[Job] Determine how many lines of the data include the word "Vivek", and write only that number.

---- Data listing

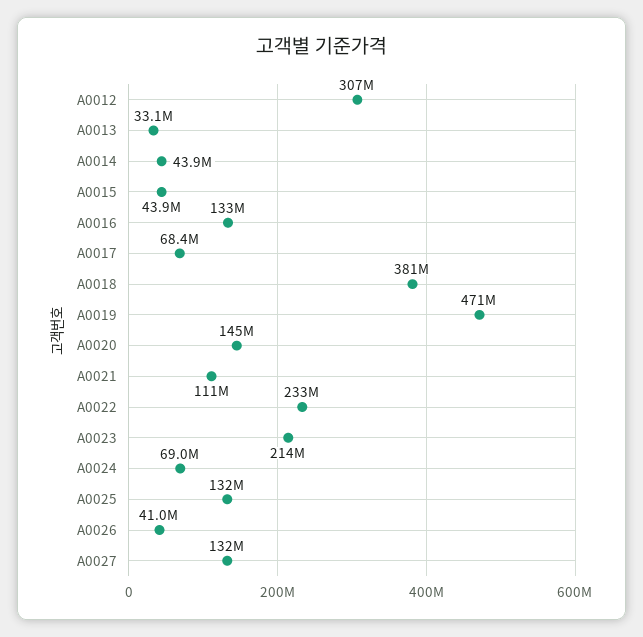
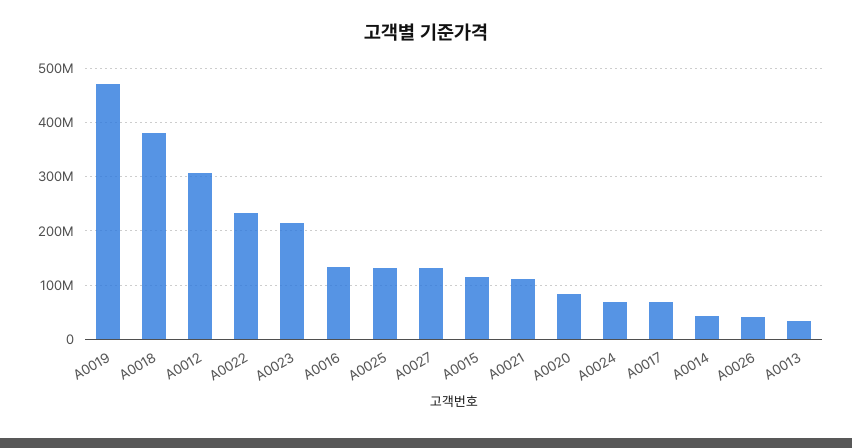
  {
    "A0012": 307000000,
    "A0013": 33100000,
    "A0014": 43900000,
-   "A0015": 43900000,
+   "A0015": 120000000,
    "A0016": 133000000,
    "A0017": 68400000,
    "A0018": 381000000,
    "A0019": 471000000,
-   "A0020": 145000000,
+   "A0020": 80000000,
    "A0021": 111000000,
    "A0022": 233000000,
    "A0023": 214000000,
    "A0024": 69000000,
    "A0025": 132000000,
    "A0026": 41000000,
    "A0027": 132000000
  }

--------
---- Data listing

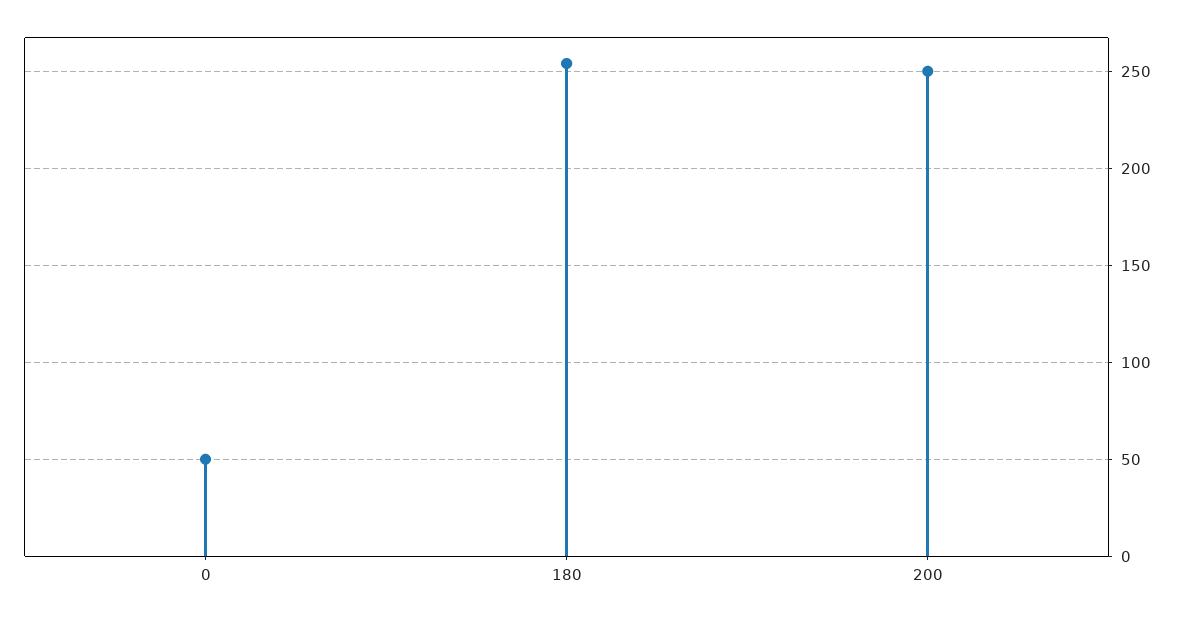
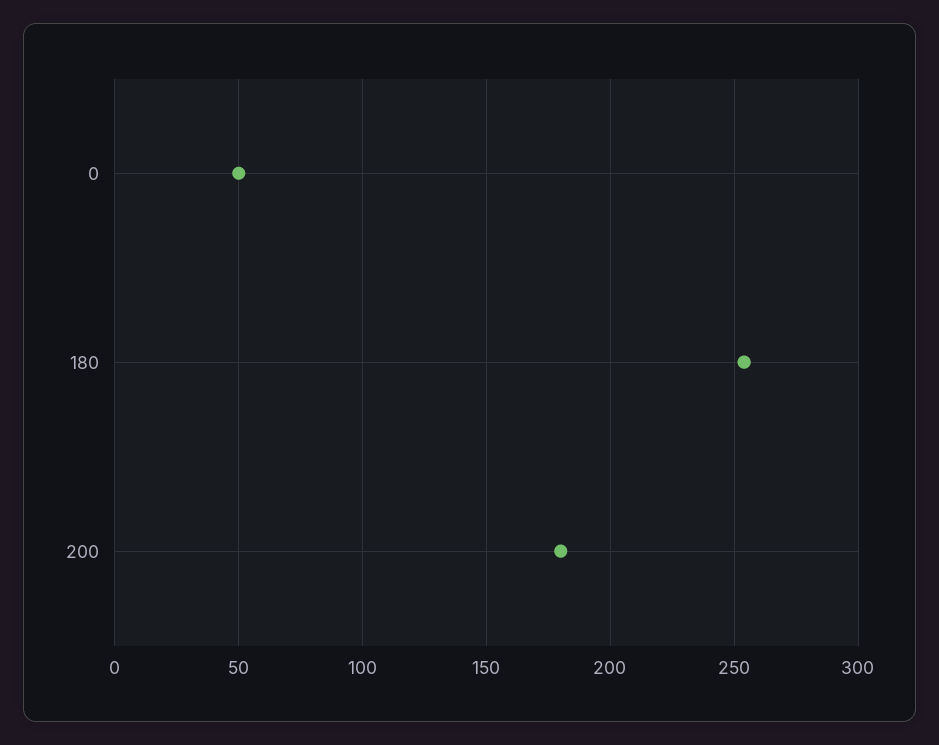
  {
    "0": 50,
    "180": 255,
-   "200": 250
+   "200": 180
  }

--------
---- Data listing

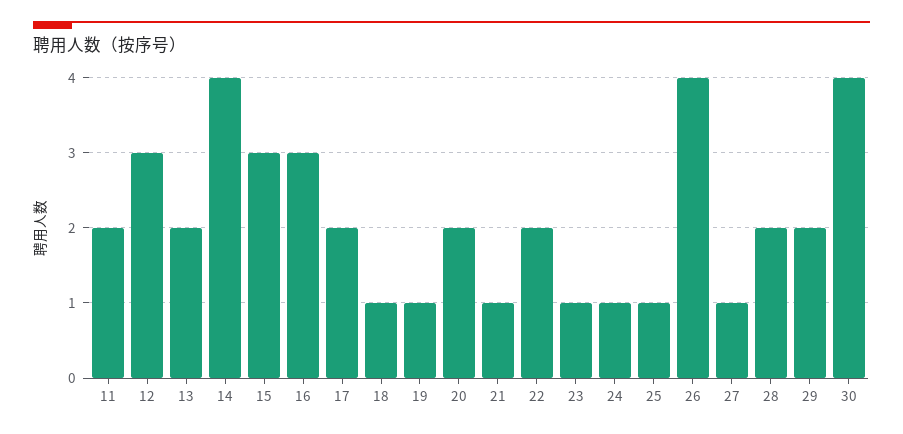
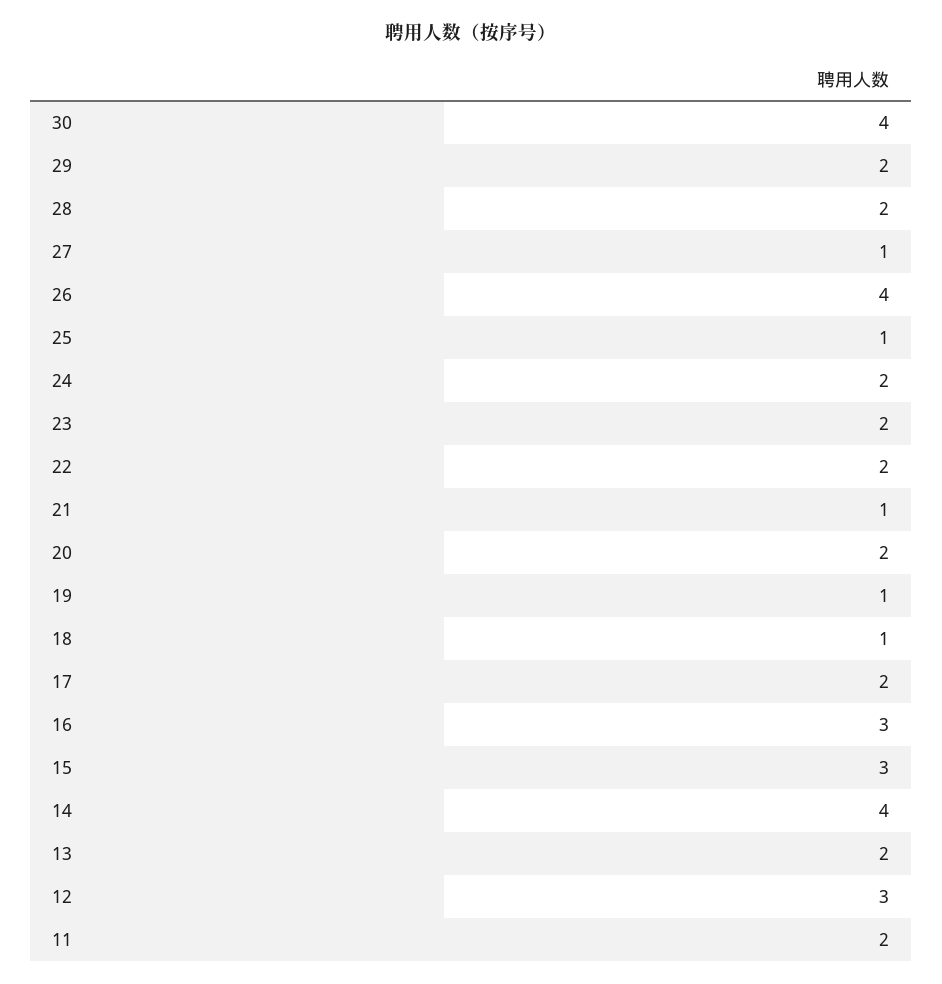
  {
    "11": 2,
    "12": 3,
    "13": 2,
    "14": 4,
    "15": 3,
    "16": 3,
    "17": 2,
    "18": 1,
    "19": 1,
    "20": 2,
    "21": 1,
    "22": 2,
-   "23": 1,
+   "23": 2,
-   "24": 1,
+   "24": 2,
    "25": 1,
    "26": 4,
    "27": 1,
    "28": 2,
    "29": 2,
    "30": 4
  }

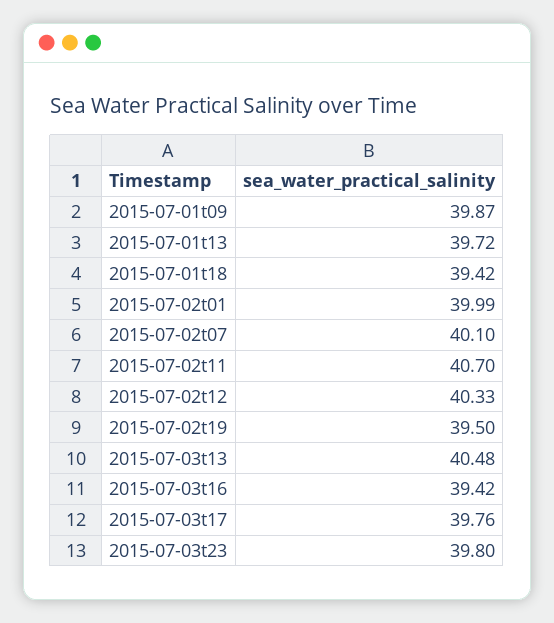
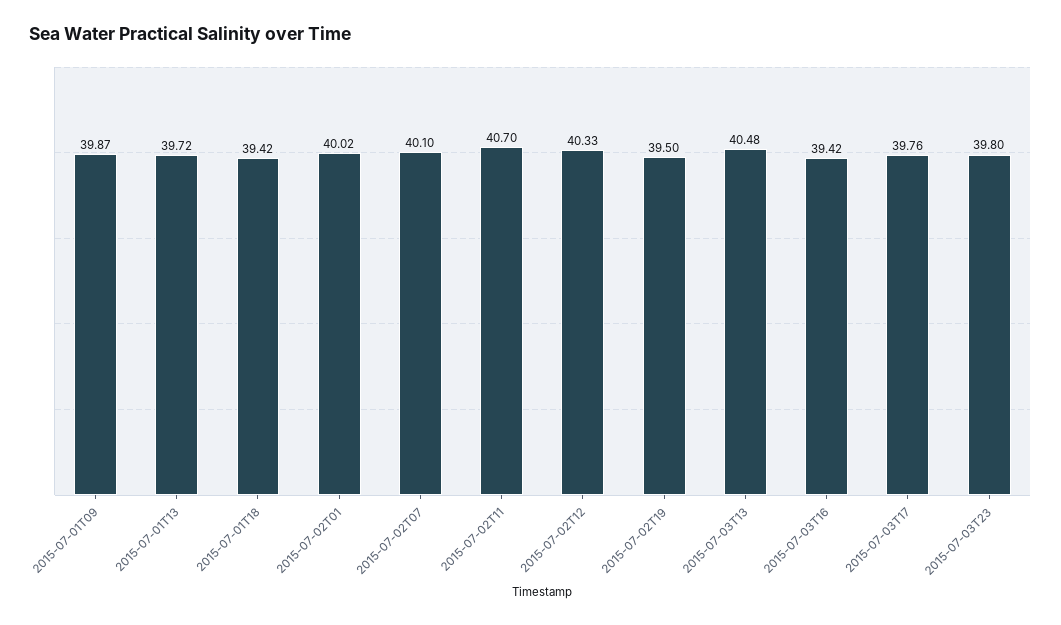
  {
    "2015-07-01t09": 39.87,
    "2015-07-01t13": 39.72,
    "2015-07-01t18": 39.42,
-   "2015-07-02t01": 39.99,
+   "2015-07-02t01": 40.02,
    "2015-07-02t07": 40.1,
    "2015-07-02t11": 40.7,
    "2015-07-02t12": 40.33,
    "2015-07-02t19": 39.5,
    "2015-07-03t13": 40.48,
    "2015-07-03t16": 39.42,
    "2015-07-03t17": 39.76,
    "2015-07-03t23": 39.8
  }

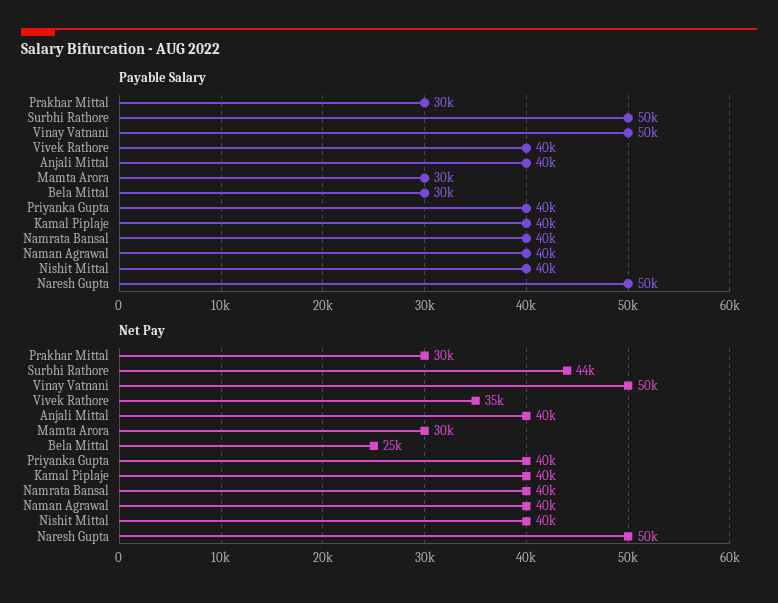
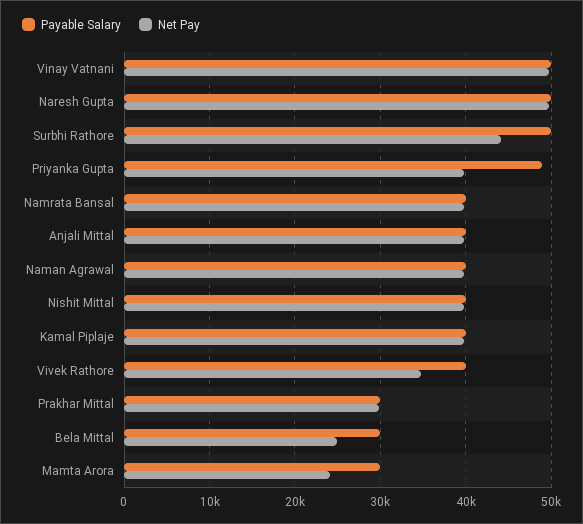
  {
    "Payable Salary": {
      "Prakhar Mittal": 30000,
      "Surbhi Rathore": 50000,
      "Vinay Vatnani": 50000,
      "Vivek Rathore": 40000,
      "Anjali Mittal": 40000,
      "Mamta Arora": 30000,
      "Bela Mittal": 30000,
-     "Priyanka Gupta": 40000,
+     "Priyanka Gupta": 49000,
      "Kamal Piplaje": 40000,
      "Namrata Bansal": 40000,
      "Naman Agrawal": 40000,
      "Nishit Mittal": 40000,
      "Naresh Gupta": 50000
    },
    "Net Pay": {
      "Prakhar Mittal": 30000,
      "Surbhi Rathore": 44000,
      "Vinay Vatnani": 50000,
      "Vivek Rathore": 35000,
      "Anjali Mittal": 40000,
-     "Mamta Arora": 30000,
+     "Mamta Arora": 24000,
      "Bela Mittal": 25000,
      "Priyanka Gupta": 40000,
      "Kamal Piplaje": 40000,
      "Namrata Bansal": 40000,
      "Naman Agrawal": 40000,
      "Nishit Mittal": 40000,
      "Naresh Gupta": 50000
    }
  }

--------

[Written solution] 2